2

2

«Посещение театров, конечно, незначительное, так как интерес ленинградского населения ограничивался главным образом добыванием необходимого питания» – сообщалось в докладе службы СД, составленном весной 1942 г.[1558]. В документе много предвзятости и идеологических оценок, что делает его похожим на пропагандистскую статью. Об интересе горожан к театру здесь вряд ли могли сказать что-то внятное. В 1941–1942 гг. в Ленинграде работал лишь один театр – Музыкальной комедии – который, конечно, не мог вместить всех желающих, даже если бы число таковых было ничтожным. Информатор СД явно не видел той «давки», которая наблюдалась у входа в театр[1559]. Полные залы иногда собирали и концерты в Филармонии; ее посещали и тогда, когда начался голод[1560]. В кружках, объединявших преимущественно интеллигентов, читали новые стихи, обсуждали работы художников[1561]. Порой трудно определить, всегда ли это диктовалось привычкой, заботой о престиже, страхом перед деградацией или стремлением представить себя одухотворенной личностью. Причины тут могли быть и более прозаичными – желание согреться, преодолеть одиночество в лишенных света и промерзших квартирах, заглушить тоску и чувство безысходности. «В театре были люди, такие же, как я, истощенные, закутанные, страшные», – вспоминала И. З. Дрожжина[1562], хотя, истины ради, заметим, что не все посетители являлись изможденными. В блокадной повседневности, нищей, голодной и во многом лишенной духовных порывов, когда человек чувствовал себя униженным и раздавленным, приобщение к культуре было и способом выделить себя среди других. Никто не хотел быть последним, быть презираемым, быть отверженным. Е. Шварц описывал, как в поезде, увозившем из Ленинграда артистов, каждый доставал из багажа и демонстрировал другим нечто, что должно было удостоверить его ценность: «Авилов показал газету, в которой был напечатан приказ о его награждении, и хвалебное письмо Репина, написанное с большим темпераментом. Я вытащил изданную театром комедии „Тень“. Шервуд… тоже зашевелился и предъявил монографию о нем… Предъявляли мы эти документы друг другу»[1563].

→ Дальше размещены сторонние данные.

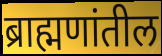
ब्राह्मणांतील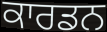
ਕਾਰਡਨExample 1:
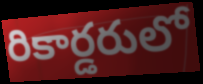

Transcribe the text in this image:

రికార్డరులో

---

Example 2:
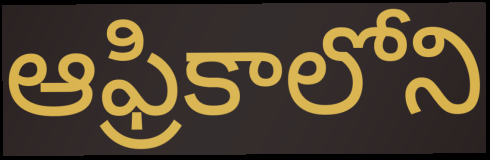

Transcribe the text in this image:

ఆఫ్రికాలోని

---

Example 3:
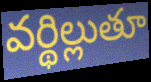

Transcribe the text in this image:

వర్థిల్లుతూ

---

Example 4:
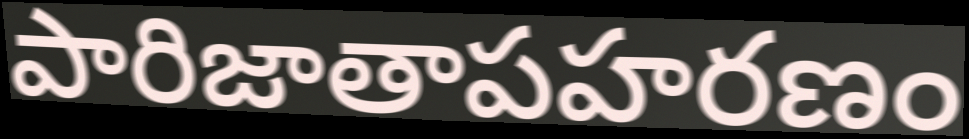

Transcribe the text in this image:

పారిజాతాపహరణం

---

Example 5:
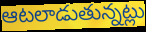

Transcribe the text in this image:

ఆటలాడుతున్నట్లుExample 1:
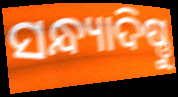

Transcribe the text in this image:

ସନ୍ଧ୍ୟାଦିଷ୍ଣୁ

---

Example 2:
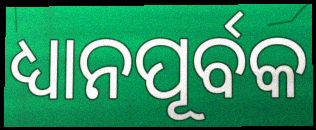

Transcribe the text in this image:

ଧ୍ୟାନପୂର୍ବକ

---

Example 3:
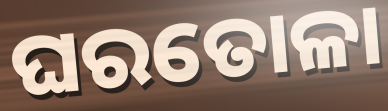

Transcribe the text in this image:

ଘରତୋଳା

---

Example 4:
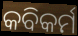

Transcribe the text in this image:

କବିକର୍ମ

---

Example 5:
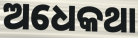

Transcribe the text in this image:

ଅଧେକଥାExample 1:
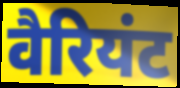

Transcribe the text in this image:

वैरियंट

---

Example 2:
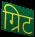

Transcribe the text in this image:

ग्रिट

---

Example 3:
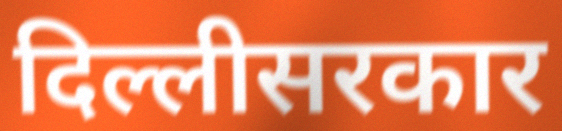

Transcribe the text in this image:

दिल्लीसरकार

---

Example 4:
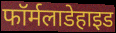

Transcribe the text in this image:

फॉर्मलाडेहाइड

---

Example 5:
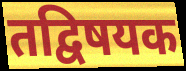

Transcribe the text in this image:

तद्विषयकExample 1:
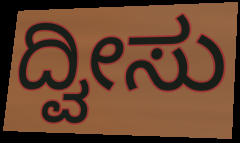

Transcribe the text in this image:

ದ್ವೀಸು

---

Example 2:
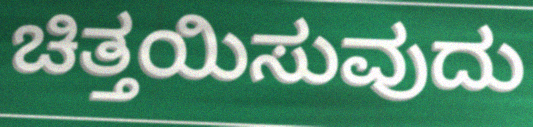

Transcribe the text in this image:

ಚಿತ್ತಯಿಸುವುದು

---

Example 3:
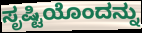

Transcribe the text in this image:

ಸೃಷ್ಟಿಯೊಂದನ್ನು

Если нечего одеть, чтобы прикрыть лохмотья, если нет лишнего куска хлеба, чтобы сгладить заострившиеся, старческие, «дистрофические» черты лица, так хотя бы это – чувствовать себя и быть в глазах других одухотворенным человеком. Интерес к музыке и театру во время осады обычно описывался односторонне, эмоционально и патетично, но если мы и не всегда поймем его мотивы, то имеем больше возможностей оценить его роль в поддержании нравственности. Сочинение стихов являлось следствием различных обстоятельств, но при этом утверждалась не только поэтическая, но и этическая норма. Она ощущалась в выборе тем для стихотворений (милосердие, оптимизм, взаимоподдержка), в отборе поэтического словаря, соотнесенного с нравственными ценностями и отражающими их, в единении, возникавшем между чтецом и взволнованными слушателями. И само это действие – символ разрыва с неприглядной рутиной повседневного прозябания. «Сидит по вечерам в темноте, пишет стихи», – сообщал об одной из блокадниц в своем дневнике Г. А. Князев – где тут место корысти, жадности, безразличию. «Удивительно стойкая женщина, ни на что не жалуется, не стонет, не ужасается» – таковы дополнительные штрихи ее портрета[1564].

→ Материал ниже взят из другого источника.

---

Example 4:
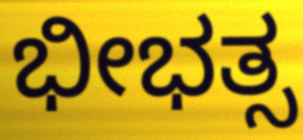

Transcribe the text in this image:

ಭೀಭತ್ಸ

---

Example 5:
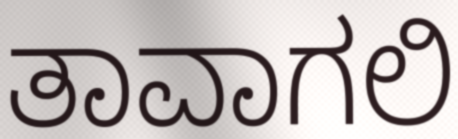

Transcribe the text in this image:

ತಾವಾಗಲಿ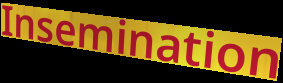
Insemination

Не всегда поэтическая декламация являлась только средством оттенить свою духовность и не каждый раз она обуславливала образцовость поведения. Но она, несомненно, воспринималась как знак, удостоверяющий уникальность человека: это подчеркивалось, этим восхищались, об этом говорили другим[1565]. И чтение классической и советской литературы в «смертное время»[1566] упрочало нравственность. Здесь неизбежно либо посрамлялся, либо осуждался порок; читая ее, следили с симпатией за благородными поступками привлекательных героев. Попытки оценить книги возвращали их читателям навыки различения добра и зла, хорошего и плохого. Примечателен комментарий мастера заводского цеха Г. М. Кока к прочитанной им в декабре 1941 г. книге одного из советских «классиков». Лучшее тут, по его мнению – «психологическое становление» героя повествования: «Все остальное – балласт». Весьма желчно он порицает автора за то, что тот включил в книгу «всю обойму эпохи, Ломоносова, год войны, всех фаворитов, Баженова… без… заботы об архитектонике»[1567]. Было бы преувеличением считать работу литературного критика гарантией соблюдения им нравственных правил, но то, что такие упражнения могли защитить человека от полного распада личности, когда трудно было говорить даже о соблюдении примитивной этики – несомненно.